Tag Archives: j.r.r. tolkein

Thursday Myths & Legends 101: Smaug the Magnificent

Smaug is perhaps my favorite dragon in fiction.  Maybe that’s just a childhood-association thing, but I’ve always thought he was pretty impressive.

Smaug is, of course, the dragon (and main villain of) The Hobbit by J.R.R. Tolkein.  Since I’m going to be starting Lord of the Rings, I’ve had The Hobbit on my mind, and my favorite scene in that novel is the bit where Bilbo talks with the great and evil Smaug.

As dragons go, Smaug is fairly impressive.  Fiery breath, incredibly strong tail, keen and accurate eyesight and sense of smell—he can also speak intelligently.  He is also centuries old, and very used to getting his way, and is conniving enough to confuse and entrance his victims, with help of a hypnotic gaze.

Smaug lives in Lonely Mountain, and has captured the treasure of the dwarves who once did.  He lies in his treasure, which has encrusted his skin, and knows every piece of his hoard—meaning he notices when even the smallest item (say a cup) is taken from it.  His weaknesses turn out to be his downfall, of course.  He is unable to resist a riddle (as are all dragons, according to Tolkein) so Bilbo is able to keep him talking and guessing things.  The “great worm” as he is called, also believes himself to be invulnerable, but Bilbo is so close to him he’s able to find a small, unencrusted patch of skin on Smaug’s left breast, which ends up being the death of him.

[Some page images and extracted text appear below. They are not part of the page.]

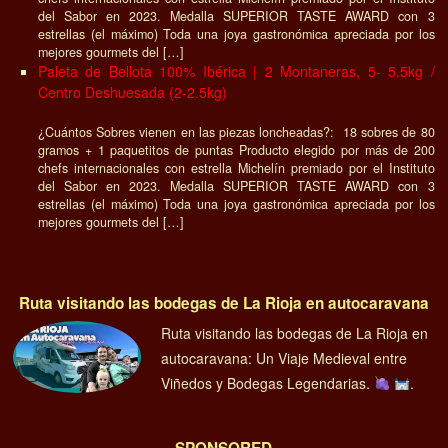
del Sabor en 2023. Medalla SUPERIOR TASTE AWARD con 3
estrellas (el máximo) Toda una joya gastronómica apreciada por los
mejores gourmets del […]
Paleta de Bellota 100% Ibérica | 2 Montaneras, 5- 5.5kg /
Centro Deshuesada (2-2.5kg)
¿Cuántos Sobres vienen en las piezas loncheadas?: 18 sobres de 80
gramos + 1 paquetitos de puntas Producto elegido por más de 200
chefs internacionales con estrella Michelín premiado por el Instituto
del Sabor en 2023. Medalla SUPERIOR TASTE AWARD con 3
estrellas (el máximo) Toda una joya gastronómica apreciada por los
mejores gourmets del […]
Ruta visitando las bodegas de La Rioja en autocaravana
Ruta visitando las bodegas de La Rioja en
autocaravana: Un Viaje Medieval entre
Viñedos y Bodegas Legendarias.
.
SPONSORED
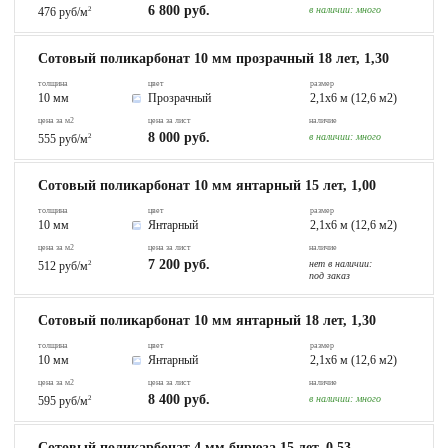
6 800 руб.
в наличии:
много
476 руб/м
2
Сотовый поликарбонат 10 мм прозрачный 18 лет, 1,30
толщина
цвет
размер
10 мм
Прозрачный
2,1х6 м (12,6 м2)
цена за м2
цена за лист
наличие
8 000 руб.
в наличии:
много
555 руб/м
2
Сотовый поликарбонат 10 мм янтарный 15 лет, 1,00
толщина
цвет
размер
10 мм
Янтарный
2,1х6 м (12,6 м2)
цена за м2
цена за лист
наличие
7 200 руб.
нет в наличии:
512 руб/м
2
под заказ
Сотовый поликарбонат 10 мм янтарный 18 лет, 1,30
толщина
цвет
размер
10 мм
Янтарный
2,1х6 м (12,6 м2)
цена за м2
цена за лист
наличие
8 400 руб.
в наличии:
много
595 руб/м
2
Сотовый поликарбонат 4 мм бирюза 15 лет, 0,53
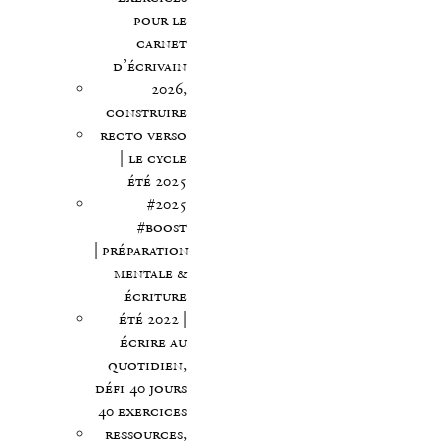
pour le
carnet
d’écrivain
2026,
construire
recto verso
| le cycle
été 2025
#2025
#boost
| préparation
mentale &
écriture
été 2022 |
écrire au
quotidien,
défi 40 jours
40 exercices
ressources,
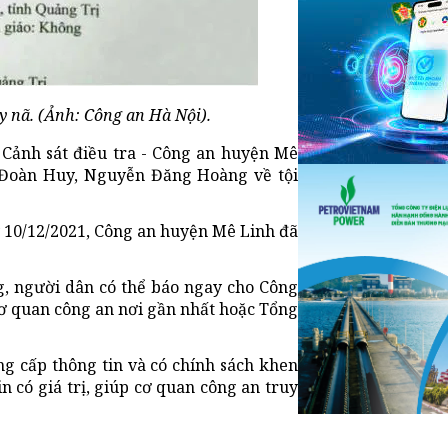
 nã. (Ảnh: Công an Hà Nội).
n Cảnh sát điều tra - Công an huyện Mê
n Đoàn Huy, Nguyễn Đăng Hoàng về tội
y 10/12/2021, Công an huyện Mê Linh đã
g, người dân có thể báo ngay cho Công
cơ quan công an nơi gần nhất hoặc Tổng
g cấp thông tin và có chính sách khen
n có giá trị, giúp cơ quan công an truy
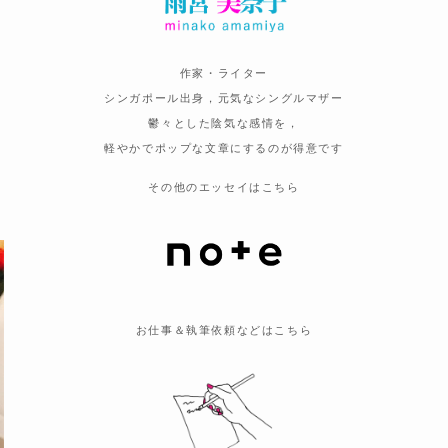
作家・ライター
シンガポール出身，元気なシングルマザー
鬱々とした陰気な感情を，
軽やかでポップな文章にするのが得意です
その他のエッセイはこちら
お仕事＆執筆依頼などはこちら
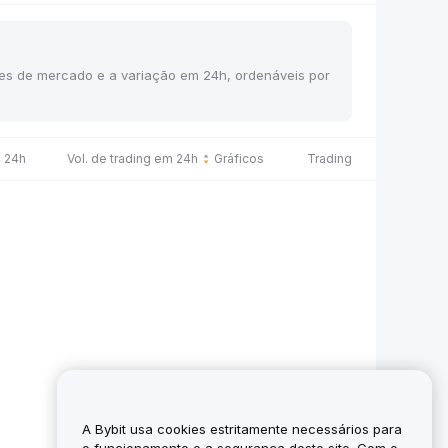
ções de mercado e a variação em 24h, ordenáveis por
 24h
Vol. de trading em 24h
Gráficos
Trading
A Bybit usa cookies estritamente necessários para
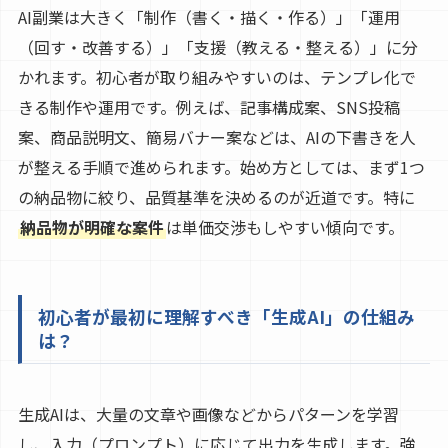
AI副業は大きく「制作（書く・描く・作る）」「運用
（回す・改善する）」「支援（教える・整える）」に分
かれます。初心者が取り組みやすいのは、テンプレ化で
きる制作や運用です。例えば、記事構成案、SNS投稿
案、商品説明文、簡易バナー案などは、AIの下書きを人
が整える手順で進められます。始め方としては、まず1つ
の納品物に絞り、品質基準を決めるのが近道です。特に
納品物が明確な案件
は単価交渉もしやすい傾向です。
初心者が最初に理解すべき「生成AI」の仕組み
は？
生成AIは、大量の文章や画像などからパターンを学習
し、入力（プロンプト）に応じて出力を生成します。強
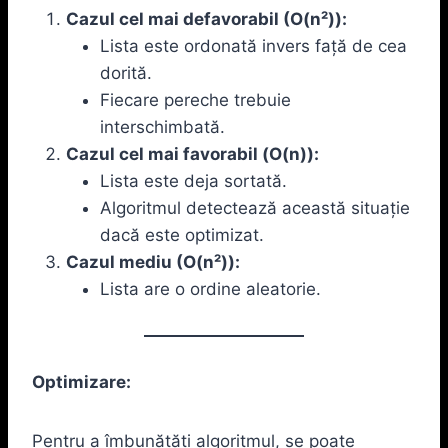
Cazul cel mai defavorabil (O(n²)):
Lista este ordonată invers față de cea
dorită.
Fiecare pereche trebuie
interschimbată.
Cazul cel mai favorabil (O(n)):
Lista este deja sortată.
Algoritmul detectează această situație
dacă este optimizat.
Cazul mediu (O(n²)):
Lista are o ordine aleatorie.
Optimizare:
Pentru a îmbunătăți algoritmul, se poate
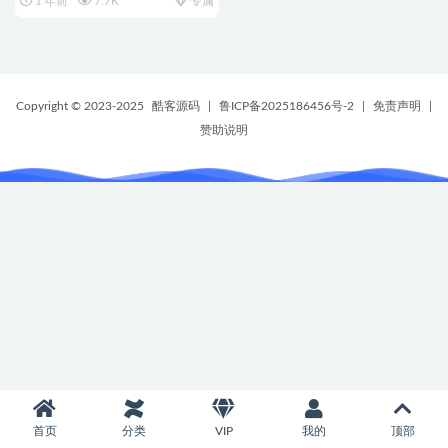
1 年前
7.7K
专属
Copyright © 2023-2025
酷客源码
|
鲁ICP备2025186456号-2
|
免责声明
|
赞助说明
首页
分类
VIP
我的
顶部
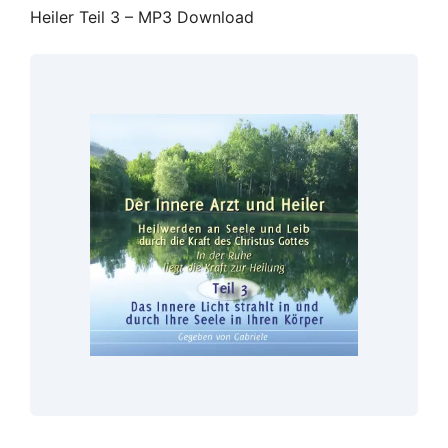
Heiler Teil 3 – MP3 Download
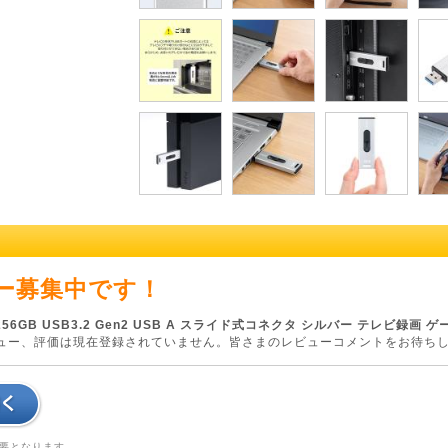
ー募集中です！
6GB USB3.2 Gen2 USB A スライド式コネクタ シルバー テレビ録画 ゲーム
ュー、評価は現在登録されていません。皆さまのレビューコメントをお待ち
要となります。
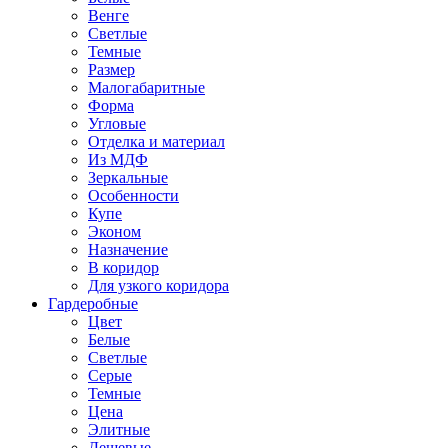
Венге
Светлые
Темные
Размер
Малогабаритные
Форма
Угловые
Отделка и материал
Из МДФ
Зеркальные
Особенности
Купе
Эконом
Назначение
В коридор
Для узкого коридора
Гардеробные
Цвет
Белые
Светлые
Серые
Темные
Цена
Элитные
Дешевые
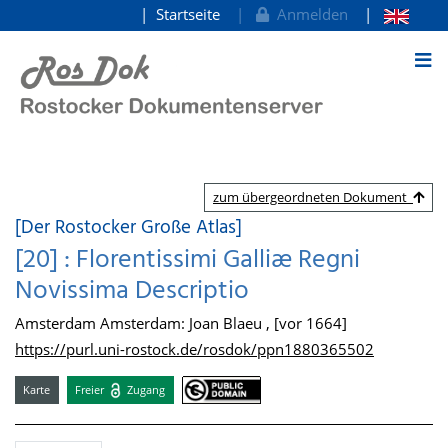
Startseite
Anmelden
zum Inhalt
zum übergeordneten Dokument
[Der Rostocker Große Atlas]
[20] : Florentissimi Galliæ Regni
Novissima Descriptio
Amsterdam Amsterdam: Joan Blaeu , [vor 1664]
https://purl.uni-rostock.de/rosdok/ppn1880365502
Karte
Freier
Zugang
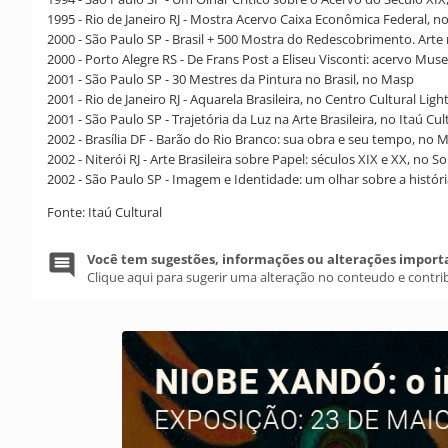
1995 - Rio de Janeiro RJ - Mostra Acervo Caixa Econômica Federal, 
2000 - São Paulo SP - Brasil + 500 Mostra do Redescobrimento. Arte
2000 - Porto Alegre RS - De Frans Post a Eliseu Visconti: acervo Mus
2001 - São Paulo SP - 30 Mestres da Pintura no Brasil, no Masp
2001 - Rio de Janeiro RJ - Aquarela Brasileira, no Centro Cultural Ligh
2001 - São Paulo SP - Trajetória da Luz na Arte Brasileira, no Itaú Cul
2002 - Brasília DF - Barão do Rio Branco: sua obra e seu tempo, no M
2002 - Niterói RJ - Arte Brasileira sobre Papel: séculos XIX e XX, no S
2002 - São Paulo SP - Imagem e Identidade: um olhar sobre a histór
Fonte: Itaú Cultural
Você tem sugestões, informações ou alterações import
Clique aqui para sugerir uma alteração no conteudo e contri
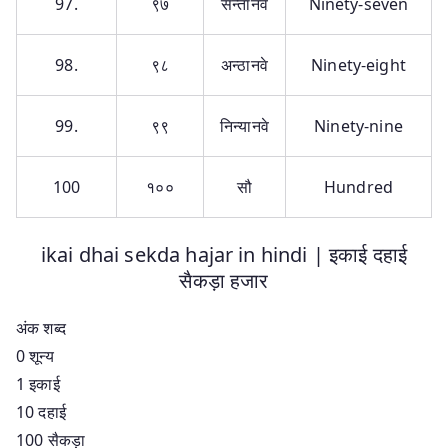
97.
९७
सन्तानवे
Ninety-seven
98.
९८
अन्ठानवे
Ninety-eight
99.
९९
निन्यानवे
Ninety-nine
100
१००
सौ
Hundred
ikai dhai sekda hajar in hindi | इकाई दहाई
सैकड़ा हजार
अंक शब्द
0 शून्य
1 इकाई
10 दहाई
100 सैकड़ा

I think what always captured my imagination when I was a child, though, was how very smart Smaug is.  Sure he’s a great lazy, greedy beast, but he riddles out what he can from Bilbo, and bamboozles him a little bit, and is entirely entertaining to watch.  Smaug is no run-of-the-mill dragon.  Tolkein apparently drew extensively from the tale of Beowulf while writing him, which could explain some of the staying power of his story… drawing from something much older and very much a part of the origin of fiction.